• **Instrucción A**:
Según el fragmento del documento, ¿en qué año nació Berzabeth Martínez?

Como herramienta de desahogo, como ancla a su región y como mecanismo de construcción de memoria, la música llanera ha acompañado a Berzabeth Martínez durante toda su vida.
Durante los primeros años de este milenio, cuando la Fuerza Pública se dispuso a recuperar la Zona de Distensión, que el entonces presidente Andrés Pastrana había entregado a la guerrilla de las Farc en el marco de la negociación del Caguán, comenzó uno de los momentos más álgidos del conflicto armado en Colombia.
Miles de personas tuvieron que salir desplazadas a causa de la confrontación, entre ellas las mujeres de la región del Alto Ariari, en el Meta, quienes décadas antes habían conformado la Unión de Mujeres Demócratas del Meta, una fuerte organización comunitaria que trabaja desde y por la población de la región y del departamento, pero que fue extinguida por la violencia.
Años más tarde, sus fundadoras e integrantes se reencontraron en Villavicencio y comenzaron un proyecto de reestructuración de la organización. Así, entre otras cosas, crearon una escuela de alfabetización con el objetivo de poder tramitar de manera efectiva sus denuncias por desplazamiento y desaparición forzada.
Pero mucho más que un lugar para aprender a escribir y a leer, la Escuela de Alfabetización Celmira López Sabogal se convirtió en un espacio de construcción de memoria: entre otras cosas, compusieron de manera colectiva una canción en la que contaron lo que les sucedió durante los años del conflicto y le encargaron su interpretación a Berzabeth Martínez, una de las pupilas de la escuela.
La historia de Berzabeth
Comenzó a cantar de niña, en las sabanas de Tauramena, en el Casanare, donde sus abuelos tenían una casa hecha de madera de palma a la que llegó de seis meses de nacida.
Nació en Sabanalarga, en 1953, pero no recuerda nada de su pueblo, pues salió muy pequeña a causa de la separación de sus padres: “Mi padre se fue con otra señora y dejó a mi mamá con siete hijos”.

• **Instrucción B**:
Reproduce las líneas de los registros desde la que contiene "Rendered at 1241 by 1754 pixels." hasta el final de los registros, sustituyendo "document elements" por "layout elements" y sin alterar nada más.

• **Registros extraídos**:
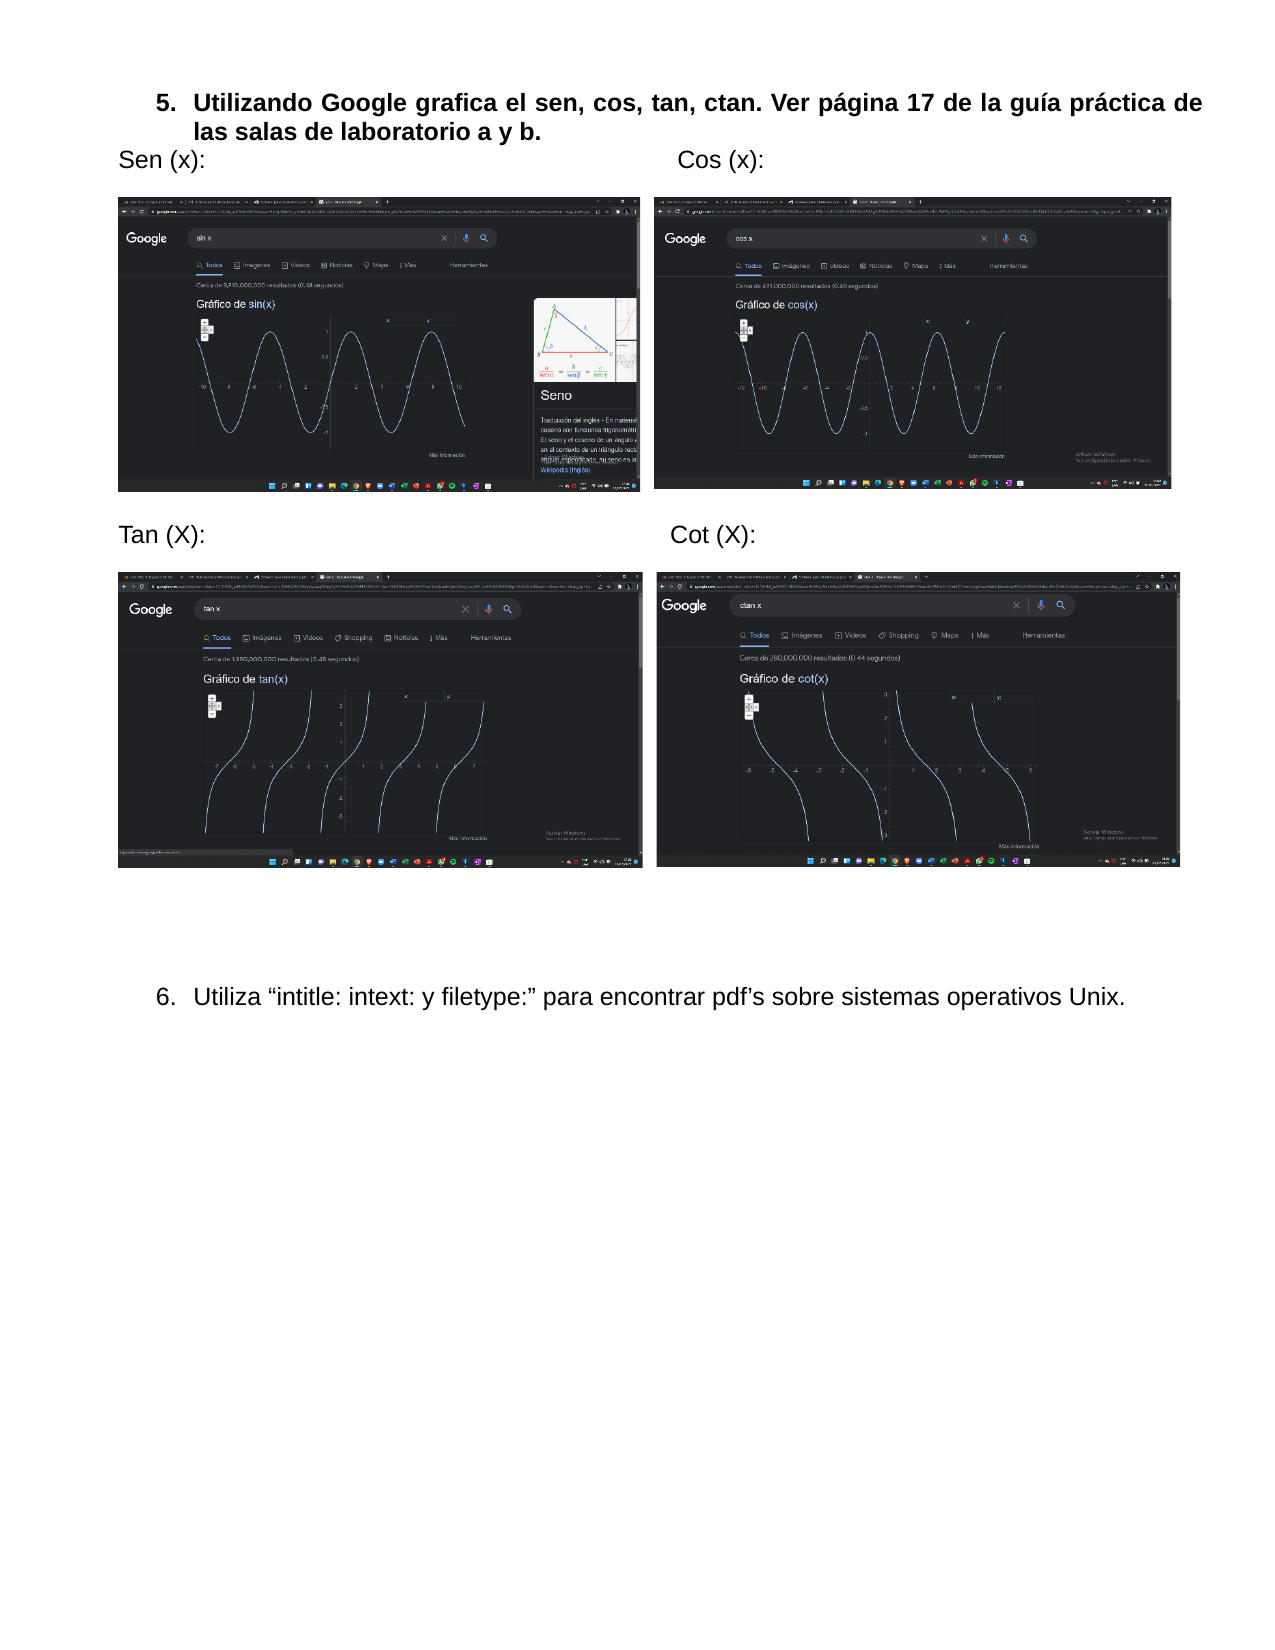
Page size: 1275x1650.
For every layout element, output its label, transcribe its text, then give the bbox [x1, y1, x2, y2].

list Utiliza “intitle: intext: y filetype:” para encontrar pdf’s sobre sistemas operativos Unix. [156, 982, 1205, 1011]
text Sen (x): Cos (x): [118, 145, 1205, 174]
list Utilizando Google grafica el sen, cos, tan, ctan. Ver página 17 de la guía práctica de las salas de laboratorio a y b. [156, 88, 1205, 145]
text Tan (X): Cot (X): [118, 520, 1205, 549]
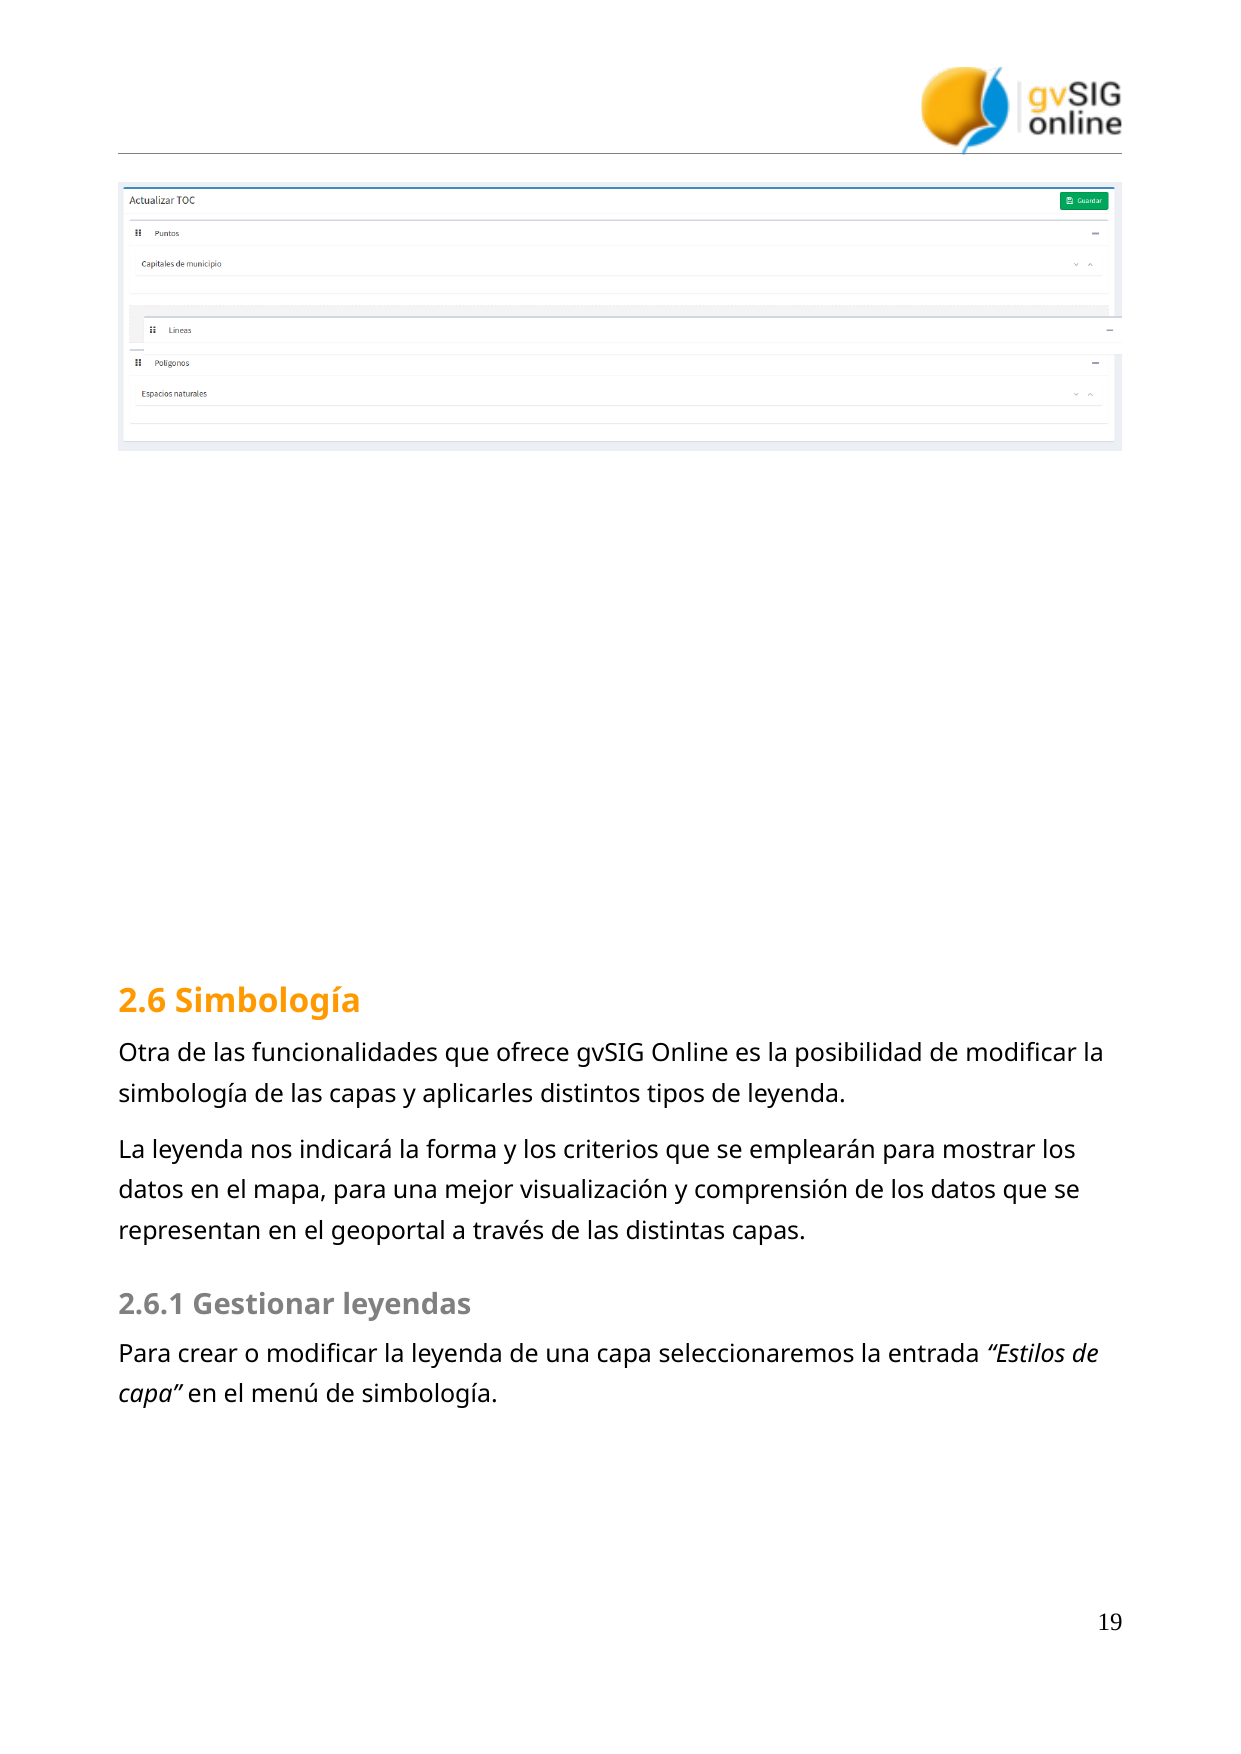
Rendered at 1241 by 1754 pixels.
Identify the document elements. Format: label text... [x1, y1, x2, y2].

• **Respuesta esperada A**:
En 1953.

• **Respuesta esperada B**:
Rendered at 1241 by 1754 pixels.
Identify the layout elements. Format: label text... [x1, y1, x2, y2].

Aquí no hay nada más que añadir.